The pictograph above the Missouri River in Boone County, Missouri
Under the iron-oxide totem depicting a crescent moon and dying star passed people faceless and some famous: Lewis and Clark and crew searching a newly bought quarter-of-a-nation for a water road to the Orient that they would find does indeed exist—if a boat is no larger than a bucket. Prince Maximilian and Karl Bodmer out to make the finest record ever of the vanishing ways of the Plains tribes; and George Catlin, if less skillfully, also painting the end of an era. Mark Twain bound for the Far West, which he would describe in Roughing It; Francis Parkman on his way to the Oregon Trail, and Stephen Long and John Charles Frémont exploring the western lands in order to seize them and open them like ripe melons.
I’ve found two-dozen written accounts that only hint at the thousands of river travelers who left no record but who went past this very place to change the land and make it for better and worse into America, a country—no matter how you see it—impossible for the people who drew the rusty moon-cradled sun when the language of this sentence didn’t yet exist.
At night, the sandbar becomes another vessel to travel not the river itself but the times of a river full of passages up and down its long American flowing of rock and mud, flotsam and men, shadows and murmurs, all through the night coming and leaving.
WALKING THE KATY LINE. One afternoon, wearied of planting trees, I followed a whistle down to the Katy tracks, passing the ghost village of Providence where all that remained were a couple of fishing shacks, a few rock walls, and the yet-standing stone chimney of the old steamboaters’ hotel. The place was once the river landing for Columbia twelve miles north.
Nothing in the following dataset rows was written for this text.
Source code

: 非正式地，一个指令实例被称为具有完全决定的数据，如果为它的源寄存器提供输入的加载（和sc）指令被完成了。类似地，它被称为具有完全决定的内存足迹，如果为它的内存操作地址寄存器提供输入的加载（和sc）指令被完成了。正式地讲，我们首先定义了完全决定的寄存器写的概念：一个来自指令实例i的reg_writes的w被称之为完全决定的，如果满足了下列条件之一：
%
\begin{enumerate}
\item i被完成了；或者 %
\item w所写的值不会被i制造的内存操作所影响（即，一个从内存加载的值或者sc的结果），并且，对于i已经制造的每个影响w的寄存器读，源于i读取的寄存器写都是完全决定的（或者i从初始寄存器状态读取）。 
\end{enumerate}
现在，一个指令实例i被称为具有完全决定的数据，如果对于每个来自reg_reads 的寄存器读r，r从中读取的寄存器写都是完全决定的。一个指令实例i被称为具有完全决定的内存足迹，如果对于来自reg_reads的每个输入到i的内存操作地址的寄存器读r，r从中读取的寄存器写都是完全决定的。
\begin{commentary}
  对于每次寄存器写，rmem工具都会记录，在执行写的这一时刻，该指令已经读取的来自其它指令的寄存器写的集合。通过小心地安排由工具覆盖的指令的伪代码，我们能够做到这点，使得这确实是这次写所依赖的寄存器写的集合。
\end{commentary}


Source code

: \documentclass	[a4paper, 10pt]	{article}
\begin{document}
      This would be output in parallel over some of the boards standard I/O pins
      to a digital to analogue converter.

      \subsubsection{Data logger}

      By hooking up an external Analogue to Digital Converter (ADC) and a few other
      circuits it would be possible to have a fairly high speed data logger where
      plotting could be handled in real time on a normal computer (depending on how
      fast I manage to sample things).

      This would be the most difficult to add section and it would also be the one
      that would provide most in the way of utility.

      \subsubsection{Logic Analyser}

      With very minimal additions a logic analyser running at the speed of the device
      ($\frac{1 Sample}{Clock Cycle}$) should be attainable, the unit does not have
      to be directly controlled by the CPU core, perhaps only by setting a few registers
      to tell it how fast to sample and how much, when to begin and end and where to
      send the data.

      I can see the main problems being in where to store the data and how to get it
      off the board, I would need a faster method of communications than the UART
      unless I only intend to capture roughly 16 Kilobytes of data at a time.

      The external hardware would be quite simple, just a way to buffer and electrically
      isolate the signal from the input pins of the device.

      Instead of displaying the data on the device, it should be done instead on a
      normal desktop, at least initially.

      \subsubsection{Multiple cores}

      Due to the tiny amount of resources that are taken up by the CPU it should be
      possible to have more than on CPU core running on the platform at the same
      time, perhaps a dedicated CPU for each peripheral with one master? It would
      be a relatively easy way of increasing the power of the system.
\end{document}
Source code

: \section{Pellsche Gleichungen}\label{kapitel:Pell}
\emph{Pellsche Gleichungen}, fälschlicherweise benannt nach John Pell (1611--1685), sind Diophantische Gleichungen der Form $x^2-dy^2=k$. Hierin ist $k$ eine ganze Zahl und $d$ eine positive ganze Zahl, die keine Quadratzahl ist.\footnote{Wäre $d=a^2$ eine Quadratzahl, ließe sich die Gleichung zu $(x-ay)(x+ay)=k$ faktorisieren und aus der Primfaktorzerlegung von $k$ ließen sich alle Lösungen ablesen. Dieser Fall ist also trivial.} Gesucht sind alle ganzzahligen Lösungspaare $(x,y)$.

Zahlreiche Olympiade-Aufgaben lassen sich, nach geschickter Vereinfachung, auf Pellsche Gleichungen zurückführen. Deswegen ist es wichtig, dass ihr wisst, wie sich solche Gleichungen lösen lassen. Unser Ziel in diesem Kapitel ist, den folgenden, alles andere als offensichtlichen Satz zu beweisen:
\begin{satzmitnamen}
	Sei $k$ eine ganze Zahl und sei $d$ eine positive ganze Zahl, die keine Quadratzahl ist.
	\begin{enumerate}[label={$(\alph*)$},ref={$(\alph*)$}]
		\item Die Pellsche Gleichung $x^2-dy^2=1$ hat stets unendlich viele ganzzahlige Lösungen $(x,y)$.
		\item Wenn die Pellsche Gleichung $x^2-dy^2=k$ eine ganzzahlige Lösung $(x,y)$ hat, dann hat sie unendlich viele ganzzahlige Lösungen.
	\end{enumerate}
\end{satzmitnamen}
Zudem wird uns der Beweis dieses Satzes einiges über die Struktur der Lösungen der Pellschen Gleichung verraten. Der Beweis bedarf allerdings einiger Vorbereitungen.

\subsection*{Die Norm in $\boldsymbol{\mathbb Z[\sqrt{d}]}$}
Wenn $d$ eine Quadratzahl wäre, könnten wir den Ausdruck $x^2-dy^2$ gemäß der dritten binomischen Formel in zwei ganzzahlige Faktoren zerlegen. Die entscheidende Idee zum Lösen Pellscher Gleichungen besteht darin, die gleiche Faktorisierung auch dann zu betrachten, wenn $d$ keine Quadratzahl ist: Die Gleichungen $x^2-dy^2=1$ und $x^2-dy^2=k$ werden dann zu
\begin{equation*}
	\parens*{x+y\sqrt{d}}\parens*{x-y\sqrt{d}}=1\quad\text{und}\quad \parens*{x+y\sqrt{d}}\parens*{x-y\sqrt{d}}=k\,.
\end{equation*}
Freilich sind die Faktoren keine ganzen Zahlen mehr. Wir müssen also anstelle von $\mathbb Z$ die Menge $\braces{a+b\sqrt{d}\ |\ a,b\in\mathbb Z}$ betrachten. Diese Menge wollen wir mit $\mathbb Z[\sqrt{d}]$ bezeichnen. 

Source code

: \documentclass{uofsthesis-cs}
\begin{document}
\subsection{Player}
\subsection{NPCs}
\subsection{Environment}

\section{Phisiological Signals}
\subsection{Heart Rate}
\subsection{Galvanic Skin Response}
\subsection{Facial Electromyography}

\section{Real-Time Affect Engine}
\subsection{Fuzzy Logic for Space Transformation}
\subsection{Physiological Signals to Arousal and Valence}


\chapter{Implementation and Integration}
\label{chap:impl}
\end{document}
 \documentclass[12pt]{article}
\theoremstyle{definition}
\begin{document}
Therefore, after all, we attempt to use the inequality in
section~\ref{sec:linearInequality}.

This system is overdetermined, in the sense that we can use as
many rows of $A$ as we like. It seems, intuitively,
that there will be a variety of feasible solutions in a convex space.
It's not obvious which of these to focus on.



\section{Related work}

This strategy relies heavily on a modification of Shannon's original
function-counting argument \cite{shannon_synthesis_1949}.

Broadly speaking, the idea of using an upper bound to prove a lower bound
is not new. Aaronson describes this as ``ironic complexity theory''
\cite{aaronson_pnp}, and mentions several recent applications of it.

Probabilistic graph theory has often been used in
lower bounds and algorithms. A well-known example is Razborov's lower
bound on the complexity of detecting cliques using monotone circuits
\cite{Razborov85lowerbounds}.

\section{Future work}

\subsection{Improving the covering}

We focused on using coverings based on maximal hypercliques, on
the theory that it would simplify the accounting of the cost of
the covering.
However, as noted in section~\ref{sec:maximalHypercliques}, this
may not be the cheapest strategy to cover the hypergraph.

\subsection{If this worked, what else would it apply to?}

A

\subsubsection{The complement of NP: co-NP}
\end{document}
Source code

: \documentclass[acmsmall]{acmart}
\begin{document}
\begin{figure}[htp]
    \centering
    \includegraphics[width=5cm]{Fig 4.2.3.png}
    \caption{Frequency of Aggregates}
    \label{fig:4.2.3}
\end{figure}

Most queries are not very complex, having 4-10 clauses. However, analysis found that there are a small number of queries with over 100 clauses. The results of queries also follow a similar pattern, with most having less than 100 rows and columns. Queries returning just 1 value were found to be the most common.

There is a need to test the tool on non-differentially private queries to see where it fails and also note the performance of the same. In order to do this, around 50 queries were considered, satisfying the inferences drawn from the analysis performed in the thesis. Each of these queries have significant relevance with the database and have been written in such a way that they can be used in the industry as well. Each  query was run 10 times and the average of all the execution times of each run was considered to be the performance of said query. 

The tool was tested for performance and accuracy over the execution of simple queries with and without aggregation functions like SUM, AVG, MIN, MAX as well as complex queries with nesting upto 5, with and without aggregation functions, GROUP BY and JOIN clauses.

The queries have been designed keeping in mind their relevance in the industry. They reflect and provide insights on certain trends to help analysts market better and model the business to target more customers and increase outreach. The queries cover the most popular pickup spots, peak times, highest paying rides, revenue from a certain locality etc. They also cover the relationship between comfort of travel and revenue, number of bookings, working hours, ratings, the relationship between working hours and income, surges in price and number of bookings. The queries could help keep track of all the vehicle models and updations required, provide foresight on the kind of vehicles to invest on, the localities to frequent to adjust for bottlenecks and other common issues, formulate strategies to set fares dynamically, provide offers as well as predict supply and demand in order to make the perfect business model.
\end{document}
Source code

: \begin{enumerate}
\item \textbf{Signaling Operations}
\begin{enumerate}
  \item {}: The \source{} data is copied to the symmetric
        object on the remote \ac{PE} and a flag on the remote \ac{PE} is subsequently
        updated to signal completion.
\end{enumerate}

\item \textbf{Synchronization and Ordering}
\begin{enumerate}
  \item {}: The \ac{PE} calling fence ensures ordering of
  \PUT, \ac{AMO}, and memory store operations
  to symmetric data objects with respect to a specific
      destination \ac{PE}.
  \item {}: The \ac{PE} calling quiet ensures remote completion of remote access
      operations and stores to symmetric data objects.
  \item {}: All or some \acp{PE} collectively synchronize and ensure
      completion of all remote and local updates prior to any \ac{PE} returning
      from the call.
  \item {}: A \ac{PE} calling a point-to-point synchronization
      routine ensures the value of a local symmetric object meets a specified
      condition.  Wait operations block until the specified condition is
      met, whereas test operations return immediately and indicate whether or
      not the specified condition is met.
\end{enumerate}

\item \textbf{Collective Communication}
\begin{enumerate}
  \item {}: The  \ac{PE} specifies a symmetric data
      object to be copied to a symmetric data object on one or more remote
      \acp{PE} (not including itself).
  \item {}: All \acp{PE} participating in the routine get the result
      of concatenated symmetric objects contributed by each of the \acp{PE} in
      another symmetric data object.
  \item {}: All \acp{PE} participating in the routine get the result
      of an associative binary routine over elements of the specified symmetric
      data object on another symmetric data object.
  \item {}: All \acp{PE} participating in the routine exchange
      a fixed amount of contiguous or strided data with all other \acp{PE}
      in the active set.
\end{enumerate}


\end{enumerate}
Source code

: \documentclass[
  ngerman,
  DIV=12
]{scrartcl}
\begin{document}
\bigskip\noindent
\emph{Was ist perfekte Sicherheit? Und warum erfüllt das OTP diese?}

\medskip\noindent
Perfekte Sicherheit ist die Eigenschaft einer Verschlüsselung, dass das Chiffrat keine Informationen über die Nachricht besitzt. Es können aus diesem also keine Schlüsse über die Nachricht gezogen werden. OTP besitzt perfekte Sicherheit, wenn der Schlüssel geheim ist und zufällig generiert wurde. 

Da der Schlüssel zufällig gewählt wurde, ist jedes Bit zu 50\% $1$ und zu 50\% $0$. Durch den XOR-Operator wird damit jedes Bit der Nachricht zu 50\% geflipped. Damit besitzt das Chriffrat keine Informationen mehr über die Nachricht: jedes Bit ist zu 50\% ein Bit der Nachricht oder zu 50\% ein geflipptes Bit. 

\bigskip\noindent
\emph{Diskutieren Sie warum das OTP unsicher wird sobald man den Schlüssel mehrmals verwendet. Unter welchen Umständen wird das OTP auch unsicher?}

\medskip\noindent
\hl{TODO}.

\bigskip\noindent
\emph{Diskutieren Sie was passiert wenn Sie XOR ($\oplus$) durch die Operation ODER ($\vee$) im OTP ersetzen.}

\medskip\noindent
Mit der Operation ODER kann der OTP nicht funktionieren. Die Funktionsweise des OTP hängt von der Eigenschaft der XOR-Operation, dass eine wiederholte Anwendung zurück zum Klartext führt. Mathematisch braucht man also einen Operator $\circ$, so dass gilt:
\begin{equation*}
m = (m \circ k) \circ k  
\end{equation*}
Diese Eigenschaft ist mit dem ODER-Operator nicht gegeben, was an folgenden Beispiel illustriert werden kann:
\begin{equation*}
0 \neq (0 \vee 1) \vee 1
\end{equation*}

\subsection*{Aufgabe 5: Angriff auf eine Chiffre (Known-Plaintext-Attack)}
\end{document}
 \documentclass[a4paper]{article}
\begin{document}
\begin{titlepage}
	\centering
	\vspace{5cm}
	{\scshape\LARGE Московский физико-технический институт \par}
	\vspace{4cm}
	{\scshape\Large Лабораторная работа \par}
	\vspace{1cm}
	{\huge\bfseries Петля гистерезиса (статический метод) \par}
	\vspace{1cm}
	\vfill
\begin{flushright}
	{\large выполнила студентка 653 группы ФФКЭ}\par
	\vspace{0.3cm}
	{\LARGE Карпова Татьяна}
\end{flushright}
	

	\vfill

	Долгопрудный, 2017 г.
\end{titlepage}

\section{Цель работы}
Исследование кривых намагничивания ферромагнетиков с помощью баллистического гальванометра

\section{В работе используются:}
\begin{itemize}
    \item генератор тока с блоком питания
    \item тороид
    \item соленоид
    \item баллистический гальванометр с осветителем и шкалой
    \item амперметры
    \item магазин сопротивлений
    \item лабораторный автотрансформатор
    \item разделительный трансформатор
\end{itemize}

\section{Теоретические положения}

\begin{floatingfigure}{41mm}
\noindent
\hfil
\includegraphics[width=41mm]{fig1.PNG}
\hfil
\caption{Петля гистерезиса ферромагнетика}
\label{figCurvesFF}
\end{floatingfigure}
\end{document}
I headed up the tracks toward Rocheport, another early nineteenth-century village, this one larger than Providence and still clinging to an existence. The nineteenth-century brick homes and worn shop fronts had been declining ever since the Missouri shifted its course about a century earlier and left the village a mile or so from the river. Some time later, when passenger service ceased and the Katy trains quit stopping at the little depot, Rocheport, like a dozen other former steamboat or railroad villages nearby, had the scarcest of reasons to continue.
 
; For a couple of thousand years or more, passage up and down the nearly three-hundred-mile-long Missouri River channel between St. Louis and Kansas City had been by a vessel of some sort until the railroads appeared and provided stumble-inducing tracks with their maddening spacing that I tried to match to my strides before dodging a locomotive suddenly coming around a blind bend. A hike over those sleepers was full of easy thrills, and in former days occasionally fatal to a weary or intoxicated hobo. To take the alternate route across and up and down the wooded and poison ivy–laced bluffs, while not impossible—in theory anyway—would be intolerably irksome and done in total trespass. Both rail routes, MoPac and the Katy, lay so close to the bluffs in many places a passenger in an open-windowed dining car could toss a peach pit right into the swirling river, and ripping thunderstorms brought down rocks like hail onto passing boxcars and cabooses.
One month after my first track-hike, news came that the Katy was soon to cease its river route across Missouri and was about to sell the line: rails, ties, bridges, the track bed itself. No more Katy Flyer. Even before the company began pulling up the steel and wood, a struggle for the vacated right-of-way broke out. Abutting landowners, the most vehement of them a neighbor of mine, took guidance from a so-called property-rights group and erected barriers across the narrow rail bed, and extremists among them promised to shoot any “trespassers” hiking “their” land.